At the same time, United States and United Kingdom they took steps to ban imports of Russian crude to punish and isolate Moscow; while the European Union tries to adopt a similar embargo for the bloc, but has run into opposition from Hungary.
“We don’t see a lasting shortage” of oil as other production, including the US shale boom, will top up supply, said Norbert Ruecker, an analyst at Julius Baer Group Ltd. in Zurich. “The lost Russian oil will be compensated by other sources.”
US imports of Latin American crude also rose in April to 1.34 million bpd, their highest level in six months. purchases at Argentina rose to a four-year high, while imports from Colombia reached a ceiling since September 2020.

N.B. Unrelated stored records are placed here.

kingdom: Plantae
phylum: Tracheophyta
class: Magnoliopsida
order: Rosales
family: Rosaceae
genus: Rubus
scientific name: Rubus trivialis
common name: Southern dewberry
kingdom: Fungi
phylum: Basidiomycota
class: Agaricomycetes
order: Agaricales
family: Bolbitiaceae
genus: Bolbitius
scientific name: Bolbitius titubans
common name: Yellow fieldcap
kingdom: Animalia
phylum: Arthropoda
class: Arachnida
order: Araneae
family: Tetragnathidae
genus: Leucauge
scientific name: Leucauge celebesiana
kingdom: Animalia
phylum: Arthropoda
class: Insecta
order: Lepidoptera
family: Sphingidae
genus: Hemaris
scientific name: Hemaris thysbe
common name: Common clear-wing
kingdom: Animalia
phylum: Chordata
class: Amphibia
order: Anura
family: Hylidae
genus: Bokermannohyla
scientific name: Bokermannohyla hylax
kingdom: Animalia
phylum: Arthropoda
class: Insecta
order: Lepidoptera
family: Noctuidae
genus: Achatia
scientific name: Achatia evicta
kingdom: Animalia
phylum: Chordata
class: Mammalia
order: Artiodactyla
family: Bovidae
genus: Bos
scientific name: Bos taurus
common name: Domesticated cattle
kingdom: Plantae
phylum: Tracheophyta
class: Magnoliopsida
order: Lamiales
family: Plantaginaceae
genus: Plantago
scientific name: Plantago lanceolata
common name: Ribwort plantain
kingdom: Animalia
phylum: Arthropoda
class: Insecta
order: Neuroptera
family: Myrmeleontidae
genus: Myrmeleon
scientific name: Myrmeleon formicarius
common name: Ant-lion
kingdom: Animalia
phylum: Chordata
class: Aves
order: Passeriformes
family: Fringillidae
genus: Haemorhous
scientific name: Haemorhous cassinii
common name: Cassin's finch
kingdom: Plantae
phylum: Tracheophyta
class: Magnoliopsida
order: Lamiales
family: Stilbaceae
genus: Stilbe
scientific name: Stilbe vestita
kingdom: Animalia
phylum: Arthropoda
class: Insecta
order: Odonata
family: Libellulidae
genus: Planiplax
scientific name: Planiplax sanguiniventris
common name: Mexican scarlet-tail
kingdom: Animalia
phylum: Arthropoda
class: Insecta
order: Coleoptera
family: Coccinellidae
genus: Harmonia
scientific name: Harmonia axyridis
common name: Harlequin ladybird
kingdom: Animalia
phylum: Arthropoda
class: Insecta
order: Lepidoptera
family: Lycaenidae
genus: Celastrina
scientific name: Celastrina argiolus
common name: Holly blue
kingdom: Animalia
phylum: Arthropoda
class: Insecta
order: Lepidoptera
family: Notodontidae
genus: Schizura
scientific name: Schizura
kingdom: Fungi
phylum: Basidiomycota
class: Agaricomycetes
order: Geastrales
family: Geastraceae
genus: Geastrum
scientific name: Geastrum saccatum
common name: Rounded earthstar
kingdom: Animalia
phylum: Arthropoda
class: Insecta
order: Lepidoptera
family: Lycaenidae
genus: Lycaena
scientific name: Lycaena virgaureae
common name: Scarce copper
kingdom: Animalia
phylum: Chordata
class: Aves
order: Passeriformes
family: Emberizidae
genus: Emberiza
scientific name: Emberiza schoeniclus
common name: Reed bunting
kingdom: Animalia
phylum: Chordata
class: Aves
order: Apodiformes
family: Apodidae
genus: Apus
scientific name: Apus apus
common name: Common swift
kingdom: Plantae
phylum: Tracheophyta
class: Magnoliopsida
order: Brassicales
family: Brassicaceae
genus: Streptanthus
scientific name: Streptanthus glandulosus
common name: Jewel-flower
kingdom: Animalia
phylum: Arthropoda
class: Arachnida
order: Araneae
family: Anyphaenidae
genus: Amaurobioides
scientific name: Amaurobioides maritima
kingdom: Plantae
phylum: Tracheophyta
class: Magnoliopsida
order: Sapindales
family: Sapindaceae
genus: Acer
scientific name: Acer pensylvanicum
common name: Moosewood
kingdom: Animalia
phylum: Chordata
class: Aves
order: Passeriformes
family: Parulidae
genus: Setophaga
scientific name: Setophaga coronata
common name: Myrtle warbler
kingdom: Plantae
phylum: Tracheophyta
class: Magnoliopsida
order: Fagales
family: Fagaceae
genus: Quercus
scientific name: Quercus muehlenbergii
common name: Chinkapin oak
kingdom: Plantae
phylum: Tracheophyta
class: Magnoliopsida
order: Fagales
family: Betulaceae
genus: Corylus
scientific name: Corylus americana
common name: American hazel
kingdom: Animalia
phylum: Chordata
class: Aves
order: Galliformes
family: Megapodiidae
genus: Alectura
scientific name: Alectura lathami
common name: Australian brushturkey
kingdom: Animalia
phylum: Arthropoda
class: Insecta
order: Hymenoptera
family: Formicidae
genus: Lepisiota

the president of by hawaiiEric Wright said oil from North and South America met Hawaii’s crude processing requirements. Historically, the company had sourced 20-25% of its oil from Russia.
Around 1.8 million barrels of Colombian oil were supplied to processors, including refineries Delaware City of PBF Energy and St Charles de Valero.
Colombia said last week that it could increase oil exports to the United States by 40,000 bpd At the end of the year.